=== Data for this exercise ===
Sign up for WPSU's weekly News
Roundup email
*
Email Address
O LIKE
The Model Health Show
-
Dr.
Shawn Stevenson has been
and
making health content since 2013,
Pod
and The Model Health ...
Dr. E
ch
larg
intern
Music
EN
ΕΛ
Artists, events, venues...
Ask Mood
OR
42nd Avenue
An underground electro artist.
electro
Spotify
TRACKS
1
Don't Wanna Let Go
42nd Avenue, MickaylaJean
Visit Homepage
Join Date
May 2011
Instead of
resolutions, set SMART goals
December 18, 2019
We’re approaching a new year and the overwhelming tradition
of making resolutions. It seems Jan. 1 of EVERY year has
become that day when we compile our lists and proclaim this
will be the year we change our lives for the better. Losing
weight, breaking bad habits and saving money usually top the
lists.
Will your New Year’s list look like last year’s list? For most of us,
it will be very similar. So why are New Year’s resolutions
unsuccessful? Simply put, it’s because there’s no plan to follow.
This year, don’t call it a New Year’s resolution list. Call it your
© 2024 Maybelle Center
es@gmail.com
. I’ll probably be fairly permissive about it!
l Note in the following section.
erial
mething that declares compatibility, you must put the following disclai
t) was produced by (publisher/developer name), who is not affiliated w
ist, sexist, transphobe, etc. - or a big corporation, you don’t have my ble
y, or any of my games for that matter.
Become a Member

==

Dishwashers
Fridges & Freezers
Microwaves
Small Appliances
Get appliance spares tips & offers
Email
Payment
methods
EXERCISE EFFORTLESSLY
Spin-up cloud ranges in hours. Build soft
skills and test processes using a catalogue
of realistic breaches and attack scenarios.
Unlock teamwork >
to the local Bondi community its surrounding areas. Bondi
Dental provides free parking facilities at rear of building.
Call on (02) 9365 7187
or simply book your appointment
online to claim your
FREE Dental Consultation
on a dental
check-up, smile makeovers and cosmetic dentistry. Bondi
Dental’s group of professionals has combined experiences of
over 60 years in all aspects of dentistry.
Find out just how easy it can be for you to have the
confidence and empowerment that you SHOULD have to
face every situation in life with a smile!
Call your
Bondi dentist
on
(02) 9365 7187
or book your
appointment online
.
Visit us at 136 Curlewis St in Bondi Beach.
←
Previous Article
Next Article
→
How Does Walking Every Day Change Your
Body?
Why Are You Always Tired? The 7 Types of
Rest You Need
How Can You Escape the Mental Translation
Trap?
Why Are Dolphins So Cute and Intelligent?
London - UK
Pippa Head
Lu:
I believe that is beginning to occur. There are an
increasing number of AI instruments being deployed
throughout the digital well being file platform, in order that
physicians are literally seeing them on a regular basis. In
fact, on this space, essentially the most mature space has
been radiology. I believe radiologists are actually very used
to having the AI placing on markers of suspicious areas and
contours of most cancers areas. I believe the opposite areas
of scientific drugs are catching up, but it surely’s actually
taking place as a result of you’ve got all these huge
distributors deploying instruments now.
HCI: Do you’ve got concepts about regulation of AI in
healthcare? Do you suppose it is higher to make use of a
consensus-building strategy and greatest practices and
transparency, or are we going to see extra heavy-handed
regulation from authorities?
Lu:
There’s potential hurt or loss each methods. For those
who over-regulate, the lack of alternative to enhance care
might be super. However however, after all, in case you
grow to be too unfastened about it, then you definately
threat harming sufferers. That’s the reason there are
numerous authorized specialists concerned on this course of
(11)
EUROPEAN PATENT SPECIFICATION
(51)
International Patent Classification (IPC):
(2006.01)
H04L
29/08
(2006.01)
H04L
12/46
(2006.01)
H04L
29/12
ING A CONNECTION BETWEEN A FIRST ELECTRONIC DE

==

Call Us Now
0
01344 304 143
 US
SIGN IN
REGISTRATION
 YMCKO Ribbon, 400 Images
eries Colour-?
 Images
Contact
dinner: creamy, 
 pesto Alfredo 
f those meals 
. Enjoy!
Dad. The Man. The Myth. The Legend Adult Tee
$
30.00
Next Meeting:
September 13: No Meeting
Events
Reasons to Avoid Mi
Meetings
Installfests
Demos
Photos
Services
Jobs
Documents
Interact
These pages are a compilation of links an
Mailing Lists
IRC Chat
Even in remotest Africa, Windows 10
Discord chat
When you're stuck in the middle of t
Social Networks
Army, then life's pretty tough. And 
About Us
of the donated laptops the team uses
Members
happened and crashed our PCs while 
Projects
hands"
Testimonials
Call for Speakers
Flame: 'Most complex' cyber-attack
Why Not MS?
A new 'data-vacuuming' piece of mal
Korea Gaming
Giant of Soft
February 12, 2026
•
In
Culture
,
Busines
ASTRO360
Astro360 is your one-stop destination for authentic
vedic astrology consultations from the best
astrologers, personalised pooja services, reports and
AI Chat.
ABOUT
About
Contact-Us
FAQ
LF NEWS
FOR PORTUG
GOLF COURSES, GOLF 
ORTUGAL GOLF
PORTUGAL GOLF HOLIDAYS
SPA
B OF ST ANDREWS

=== Exercise brief ===
Please rewrite the stretch from the line containing "Call Us Now" through the line containing "These pages are a compilation of links an", changing "Demos" to "Demonstrations" and keeping everything else the same. Give back only those lines.

=== Exercise answer ===
Call Us Now
0
01344 304 143
 US
SIGN IN
REGISTRATION
 YMCKO Ribbon, 400 Images
eries Colour-?
 Images
Contact
dinner: creamy, 
 pesto Alfredo 
f those meals 
. Enjoy!
Dad. The Man. The Myth. The Legend Adult Tee
$
30.00
Next Meeting:
September 13: No Meeting
Events
Reasons to Avoid Mi
Meetings
Installfests
Demonstrations
Photos
Services
Jobs
Documents
Interact
These pages are a compilation of links an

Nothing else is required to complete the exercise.